Die Geschichte, die im Buch behandelt wird, hat sich tatsächlich weitgehend so zugetragen. Das Gedicht, das Pfarrer Mohr verfasst hat, wurde bereits zwei Jahre zuvor fertig gestellt. 1818 wurde dann von Franz Xaver Gruber auf seinen Wunsch ein Lied dazu geschrieben. Die desolate Orgel und die weitere Verbreitung des Lides sind ebenso überliefert wie auch die Besetzung bei der ersten Aufführung in der Kirche. Die beiden Kinder, welche die Geschichte erfahren, beziehungsweise transportieren, sind wohl der künstlerischen Freiheit zuzuordnen um das Werk gerade für Kinder interessanter zu gestalten. Illustriert sind die Seiten großflächig mit Aquarellen, die allesamt in realistischem aber dennoch klassischen Stil gehalten sind. Sie verleihen der Geschichte eine passende (vor-)weihnachtliche Stimmung. Selten nimmt ein Textabschnitt mehr als ein Drittel einer Doppelseite ein. Mit einem derart gelungenen Verhältnis kann man beim getragenen Vorlesen auch mithilfe der Bilder ein wenig kaschieren, das die „spannende Entstehungsgeschichte“ nicht wirklich spannend, aber doch interessant und unterhaltsam ist. Und schließlich geht es ja um das beliebteste und bekannteste Weihnachtslied von allen.
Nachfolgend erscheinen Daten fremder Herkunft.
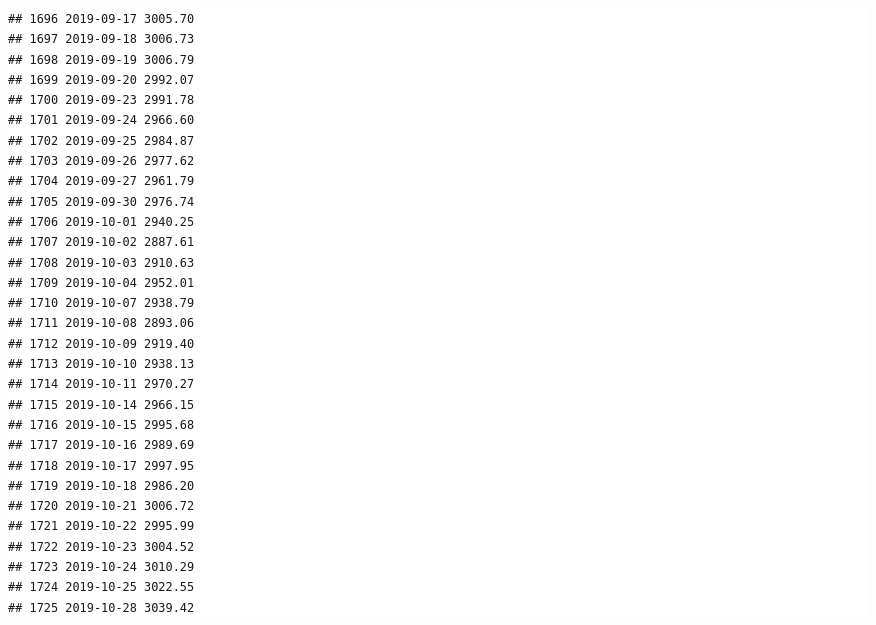     ## 1696 2019-09-17 3005.70
    ## 1697 2019-09-18 3006.73
    ## 1698 2019-09-19 3006.79
    ## 1699 2019-09-20 2992.07
    ## 1700 2019-09-23 2991.78
    ## 1701 2019-09-24 2966.60
    ## 1702 2019-09-25 2984.87
    ## 1703 2019-09-26 2977.62
    ## 1704 2019-09-27 2961.79
    ## 1705 2019-09-30 2976.74
    ## 1706 2019-10-01 2940.25
    ## 1707 2019-10-02 2887.61
    ## 1708 2019-10-03 2910.63
    ## 1709 2019-10-04 2952.01
    ## 1710 2019-10-07 2938.79
    ## 1711 2019-10-08 2893.06
    ## 1712 2019-10-09 2919.40
    ## 1713 2019-10-10 2938.13
    ## 1714 2019-10-11 2970.27
    ## 1715 2019-10-14 2966.15
    ## 1716 2019-10-15 2995.68
    ## 1717 2019-10-16 2989.69
    ## 1718 2019-10-17 2997.95
    ## 1719 2019-10-18 2986.20
    ## 1720 2019-10-21 3006.72
    ## 1721 2019-10-22 2995.99
    ## 1722 2019-10-23 3004.52
    ## 1723 2019-10-24 3010.29
    ## 1724 2019-10-25 3022.55
    ## 1725 2019-10-28 3039.42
Stille Nacht - Ein Lied geht um die Welt

„Stille Nacht – Ein Lied geht um die Welt“ von Brigitte Weniger und Julie Wintz-Litty beschäftigt sich mit der Erschaffung des gleichnamigen Weihnachtsliedes von Joseph Mohr und Franz Xaver Gruber. Mit Hilfe von handlungstragenden Kindern und großflächigen Illustrationen wird versucht, nicht nur Weihnachtsstimmung, sondern auch Spannung aufkommen zu lassen. Tatsächlich bleibt es eher bei ersterem, was dem Werk aber auch gerecht wird. Es ist ein schönes, stimmungsvolles Werk, das man gerne mit seinen Kindern liest und vielleicht auch besingt.